Exercise aim: I'd like the entries that follow repeated exactly, with the pictures left out.

[Human keypoint data]
──────────
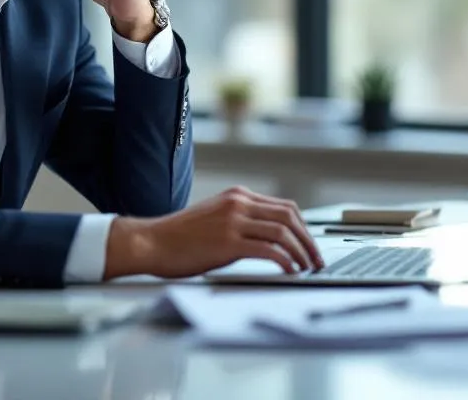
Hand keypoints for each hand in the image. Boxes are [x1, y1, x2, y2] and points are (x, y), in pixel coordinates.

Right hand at [103, 186, 324, 278]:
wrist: (151, 241)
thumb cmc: (178, 236)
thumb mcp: (215, 218)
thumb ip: (240, 221)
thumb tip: (268, 240)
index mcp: (237, 196)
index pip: (284, 206)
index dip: (304, 228)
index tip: (310, 245)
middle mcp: (238, 203)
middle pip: (290, 216)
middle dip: (308, 240)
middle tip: (316, 259)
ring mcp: (233, 221)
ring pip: (283, 232)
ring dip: (301, 252)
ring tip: (307, 268)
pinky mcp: (228, 241)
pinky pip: (268, 249)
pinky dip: (285, 261)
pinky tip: (289, 271)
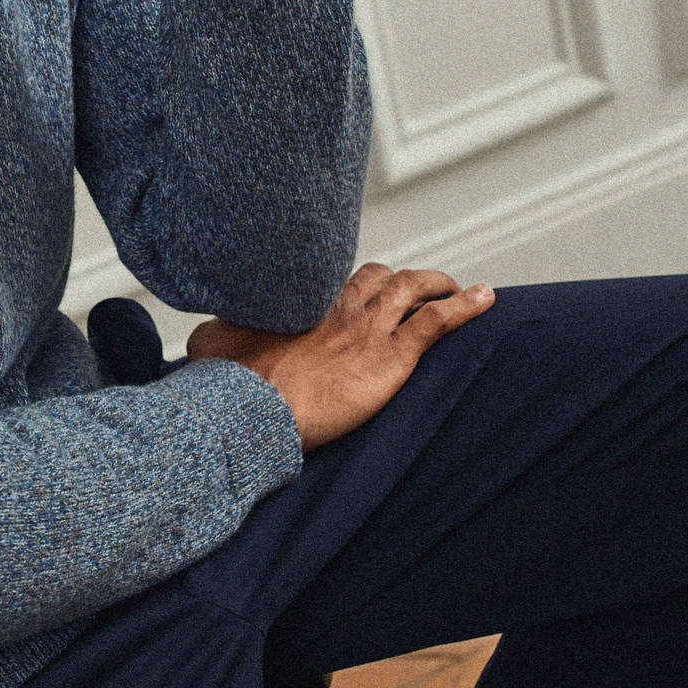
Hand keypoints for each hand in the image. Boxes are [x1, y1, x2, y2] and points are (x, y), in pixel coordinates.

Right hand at [186, 264, 496, 451]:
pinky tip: (487, 299)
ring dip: (439, 285)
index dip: (354, 285)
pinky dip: (466, 307)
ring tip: (458, 287)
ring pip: (414, 290)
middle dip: (401, 280)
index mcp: (301, 305)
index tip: (362, 292)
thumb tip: (200, 335)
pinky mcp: (392, 358)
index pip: (335, 280)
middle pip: (379, 277)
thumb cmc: (231, 384)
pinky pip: (438, 322)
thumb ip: (212, 335)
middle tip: (416, 289)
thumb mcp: (209, 347)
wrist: (256, 410)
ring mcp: (368, 330)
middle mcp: (338, 308)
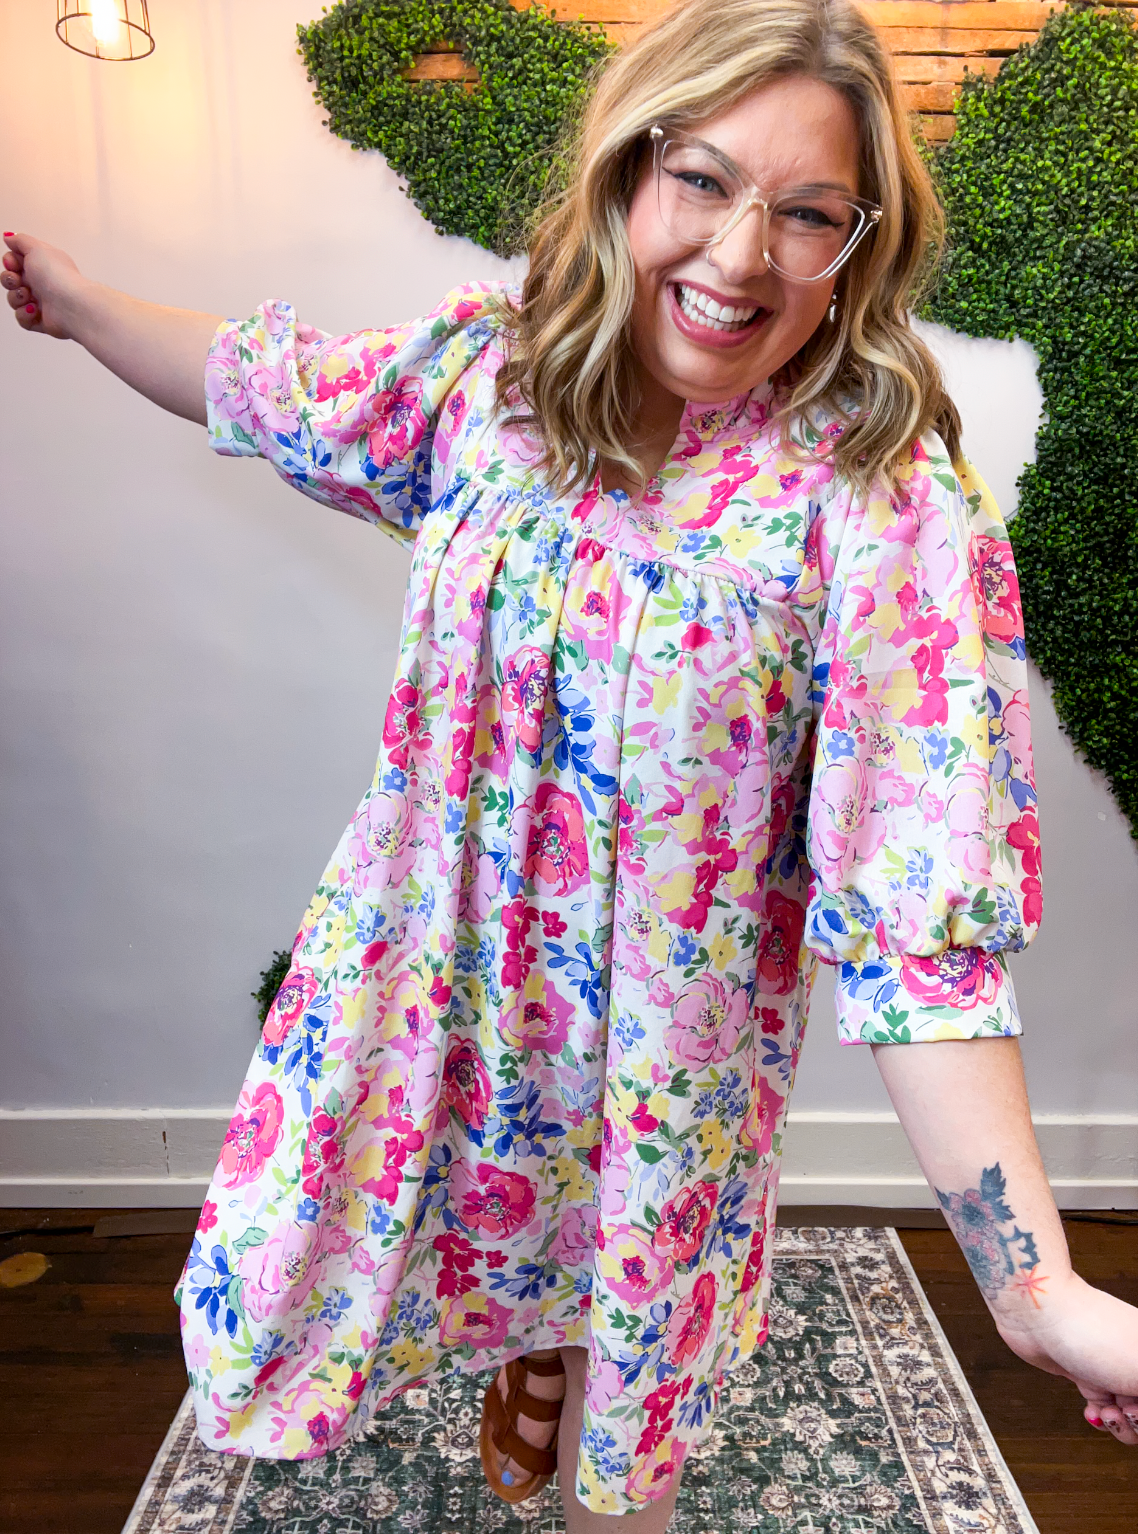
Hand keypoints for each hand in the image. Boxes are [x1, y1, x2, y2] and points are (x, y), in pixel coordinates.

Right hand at [2, 231, 88, 338]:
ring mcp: (42, 302)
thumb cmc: (58, 277)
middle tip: (19, 281)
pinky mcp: (41, 320)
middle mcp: (42, 282)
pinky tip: (34, 310)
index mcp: (42, 264)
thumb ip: (20, 241)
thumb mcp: (36, 248)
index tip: (13, 264)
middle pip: (12, 280)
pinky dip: (24, 315)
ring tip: (29, 297)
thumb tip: (10, 237)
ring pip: (15, 299)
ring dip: (16, 297)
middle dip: (9, 280)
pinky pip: (22, 318)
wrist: (71, 305)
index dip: (9, 262)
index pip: (16, 261)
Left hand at [994, 1271, 1137, 1443]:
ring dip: (1120, 1423)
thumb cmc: (1095, 1333)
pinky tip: (1093, 1412)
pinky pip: (1104, 1409)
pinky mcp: (1087, 1376)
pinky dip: (1100, 1418)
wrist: (1041, 1314)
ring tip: (1107, 1410)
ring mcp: (1113, 1369)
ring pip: (1129, 1415)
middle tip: (1126, 1410)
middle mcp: (1137, 1361)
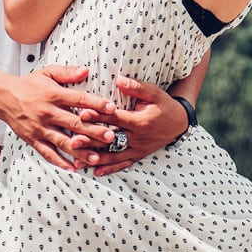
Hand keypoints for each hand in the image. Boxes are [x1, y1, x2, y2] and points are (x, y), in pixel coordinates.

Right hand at [0, 65, 118, 170]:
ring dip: (81, 151)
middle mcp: (48, 113)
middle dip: (94, 131)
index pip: (79, 100)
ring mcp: (40, 128)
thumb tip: (86, 71)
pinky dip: (60, 162)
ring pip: (63, 142)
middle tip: (111, 137)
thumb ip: (67, 72)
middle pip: (74, 124)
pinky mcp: (33, 140)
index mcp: (54, 95)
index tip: (112, 108)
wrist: (3, 97)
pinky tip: (74, 168)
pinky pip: (48, 153)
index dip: (96, 104)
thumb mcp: (47, 72)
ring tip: (97, 158)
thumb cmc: (29, 84)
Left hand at [73, 76, 190, 175]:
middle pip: (110, 140)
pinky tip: (95, 172)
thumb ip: (136, 88)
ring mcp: (138, 149)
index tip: (82, 114)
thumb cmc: (164, 105)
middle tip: (72, 141)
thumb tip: (119, 79)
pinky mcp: (138, 156)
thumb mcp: (154, 93)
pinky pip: (122, 164)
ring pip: (114, 156)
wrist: (179, 124)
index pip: (115, 119)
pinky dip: (109, 169)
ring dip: (95, 158)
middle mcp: (137, 138)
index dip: (99, 116)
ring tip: (77, 160)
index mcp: (140, 121)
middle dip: (90, 141)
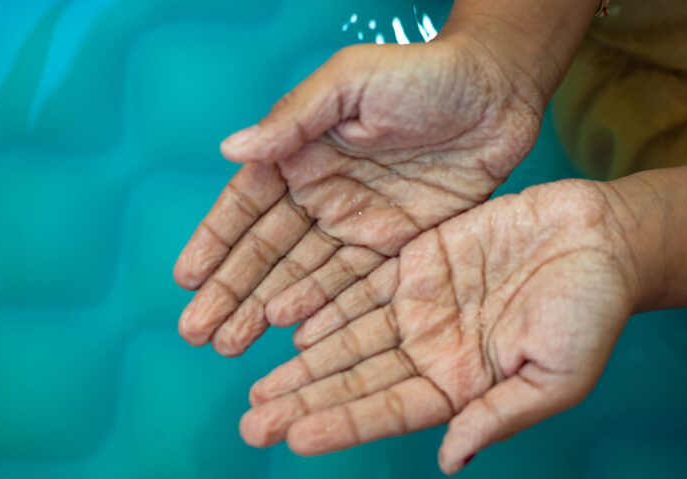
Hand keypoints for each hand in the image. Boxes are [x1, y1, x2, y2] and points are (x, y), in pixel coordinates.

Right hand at [173, 38, 543, 355]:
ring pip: (303, 276)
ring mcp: (360, 222)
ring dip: (264, 310)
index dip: (216, 242)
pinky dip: (321, 310)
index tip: (186, 280)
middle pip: (268, 251)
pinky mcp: (398, 243)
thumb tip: (230, 149)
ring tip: (229, 345)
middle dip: (230, 291)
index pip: (247, 205)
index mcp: (302, 151)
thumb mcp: (351, 81)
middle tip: (196, 333)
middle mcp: (324, 192)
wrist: (500, 91)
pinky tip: (291, 335)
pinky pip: (354, 284)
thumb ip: (293, 117)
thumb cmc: (424, 70)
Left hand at [238, 180, 642, 473]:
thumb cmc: (593, 310)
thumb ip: (497, 417)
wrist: (603, 238)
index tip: (293, 436)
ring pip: (349, 336)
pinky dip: (327, 304)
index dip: (341, 423)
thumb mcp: (554, 377)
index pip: (388, 409)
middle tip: (251, 421)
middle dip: (305, 400)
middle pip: (356, 378)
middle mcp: (432, 348)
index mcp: (462, 383)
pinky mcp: (419, 260)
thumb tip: (449, 462)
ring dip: (304, 361)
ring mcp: (422, 304)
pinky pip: (363, 284)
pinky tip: (291, 324)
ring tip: (258, 384)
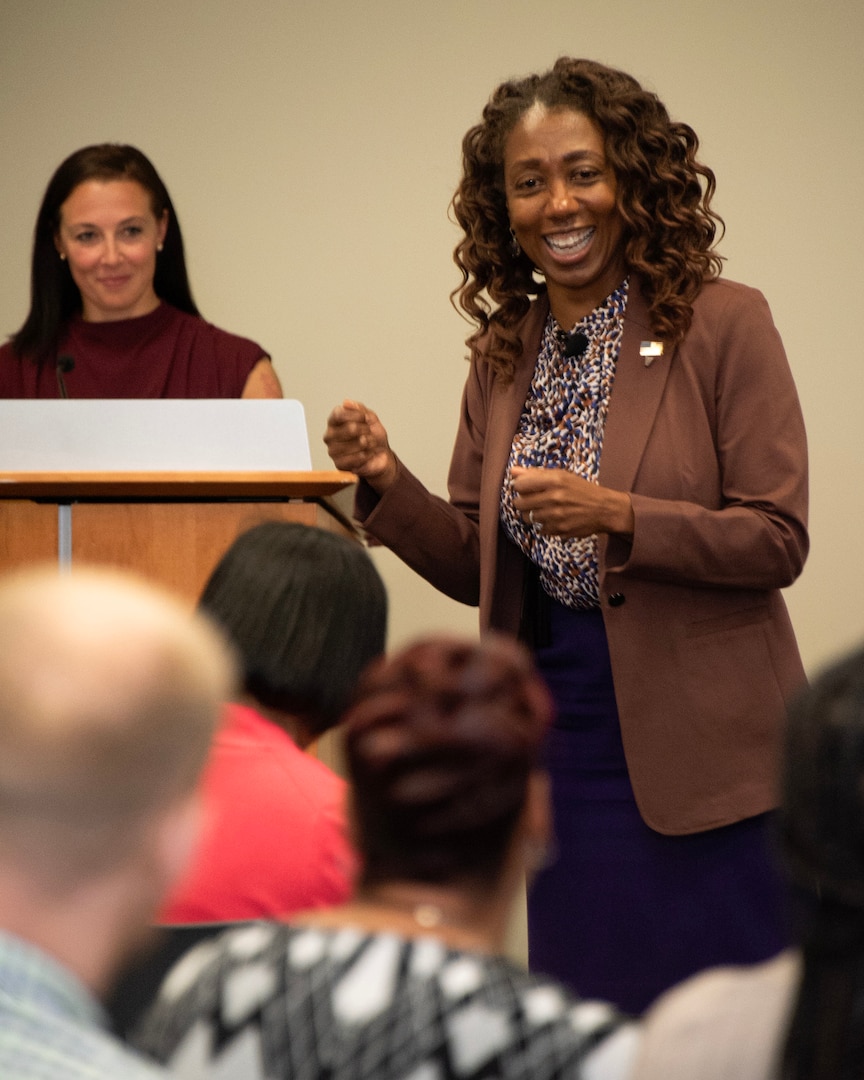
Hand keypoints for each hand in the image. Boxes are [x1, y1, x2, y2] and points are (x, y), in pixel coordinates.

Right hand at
──────────
Task result:
Hand keypoints for each hand in the image. Boxes are [x1, y1, x2, y2] and points are (x, y), in pixel coordinates.

Right hand at [103, 186, 324, 278]:
wrist: (151, 241)
thumb cmc: (178, 236)
thumb mcp: (215, 218)
thumb ip: (240, 221)
thumb tip: (268, 240)
index mcp: (237, 196)
index pip: (284, 206)
index dip: (304, 228)
index tip: (310, 245)
middle mcp: (238, 203)
middle pip: (290, 216)
middle dip: (308, 240)
middle tip: (316, 259)
ring mcp: (233, 221)
ring pip: (283, 232)
ring dip: (301, 252)
ring tip: (307, 268)
pinky mcp: (228, 241)
pinky pip: (268, 249)
pinky dip: (285, 261)
pinky tip: (289, 271)
Hand keypoints for each hand in the image. Boxes are [x1, y1, x2, y2] and points are (x, y), in pixel coordinates.

Right hand at [186, 264, 496, 451]:
pinky tip: (487, 299)
ring dip: (439, 285)
index dip: (354, 285)
pinky dip: (466, 307)
ring tip: (458, 287)
ring pip: (414, 290)
middle dip: (401, 280)
index mcp: (301, 305)
index tip: (362, 292)
thumb tip: (200, 335)
pinky mcp: (392, 358)
index pip: (335, 280)
middle pip: (379, 277)
thumb cmc: (231, 384)
pinky pip: (438, 322)
thumb ip: (212, 335)
middle tip: (416, 289)
thumb mcp: (209, 347)
wrist: (256, 410)
ring mcp: (368, 330)
middle mcp: (338, 308)
Hand keypoints for each hand in the image. Boxes are [x1, y1, x2, y2] and points are (x, y), in pixel coordinates.

Right hand at [2, 231, 88, 338]:
ring mcp: (42, 302)
thumb cmc: (58, 277)
middle tip: (19, 281)
pinky mcp: (41, 320)
middle mcp: (42, 282)
pinky tip: (34, 310)
index mcp: (42, 264)
thumb ip: (20, 241)
thumb mcp: (36, 248)
index tip: (13, 264)
middle pip: (12, 280)
pinky dip: (24, 315)
ring tip: (29, 297)
thumb tip: (10, 237)
ring pip: (15, 299)
ring dip: (16, 297)
middle dip: (9, 280)
pinky pip: (22, 318)
wrist: (71, 305)
index dip: (9, 262)
index pip: (16, 261)
Left hand at [994, 1271, 1137, 1443]:
ring dip: (1120, 1423)
thumb cmc: (1095, 1333)
pinky tip: (1093, 1412)
pinky pip: (1104, 1409)
pinky mcp: (1087, 1376)
pinky dip: (1100, 1418)
wrist: (1041, 1314)
ring tip: (1107, 1410)
ring mcp: (1113, 1369)
ring pip: (1129, 1415)
middle tip: (1126, 1410)
middle mcp: (1137, 1361)
Hand keypoints for each hand in the image. Boxes are [x1, y1, x2, y2] and points are (x, y), in pixel coordinates.

Right hand at [0, 65, 118, 170]:
ring dip: (81, 151)
middle mcp: (48, 113)
middle dip: (94, 131)
index pip: (79, 100)
ring mcp: (40, 128)
thumb tip: (86, 71)
pinky dip: (60, 162)
ring pip: (63, 142)
middle tip: (111, 137)
thumb ip: (67, 72)
middle pip: (74, 124)
pinky mcp: (33, 140)
index mcp: (54, 95)
index tip: (112, 108)
wrist: (3, 97)
pinky tip: (74, 168)
pinky pip: (48, 153)
index dip: (96, 104)
thumb mcp: (47, 72)
ring tip: (97, 158)
thumb cmc: (29, 84)
Left hand at [73, 76, 190, 175]:
middle pip: (110, 140)
pinky tip: (95, 172)
thumb ip: (136, 88)
ring mcp: (138, 149)
index tip: (82, 114)
thumb cmc: (164, 105)
middle tip: (72, 141)
thumb tip: (119, 79)
pinky mcp: (138, 156)
thumb mcp: (154, 93)
pinky pip: (122, 164)
ring pip: (114, 156)
wrist: (179, 124)
index pip: (115, 119)
pinky dip: (109, 169)
ring dip: (95, 158)
middle mcp: (137, 138)
index dip: (99, 116)
ring tip: (77, 160)
index mcp: (140, 121)
middle dip: (90, 141)
Hand keypoints for each hand in the image. Boxes are [x1, y1, x2, y2] and points are (x, y), in pixel coordinates.

Right hand at [173, 38, 543, 355]:
ring pip: (303, 276)
ring mcp: (360, 222)
ring dip: (264, 310)
index dip: (216, 242)
pinky dip: (321, 310)
index tip: (186, 280)
middle pip: (268, 251)
pinky mcp: (398, 243)
thumb tip: (230, 149)
ring tip: (229, 345)
middle dip: (230, 291)
index pip: (247, 205)
index mcp: (302, 151)
thumb mcp: (351, 81)
middle tip: (196, 333)
middle mcp: (324, 192)
wrist: (500, 91)
pinky tip: (291, 335)
pinky pip: (354, 284)
thumb ip: (293, 117)
thumb cmc: (424, 70)
Left hand at [238, 180, 642, 473]:
thumb cmc: (593, 310)
thumb ip: (497, 417)
wrist: (603, 238)
index tip: (293, 436)
ring pip: (349, 336)
pinky dip: (327, 304)
index dip: (341, 423)
thumb mcp: (554, 377)
index pip: (388, 409)
middle tip: (251, 421)
middle dip: (305, 400)
middle pip: (356, 378)
middle mcp: (432, 348)
index mcp: (462, 383)
pinky mcp: (419, 260)
thumb tip: (449, 462)
ring dip: (304, 361)
ring mcp: (422, 304)
pinky pip: (363, 284)
pinky tip: (291, 324)
ring tip: (258, 384)
Hand keypoints for each hand in the image. Boxes are [x1, y1, x2, y2] and points are (x, y), in pixel coordinates.

Right hand at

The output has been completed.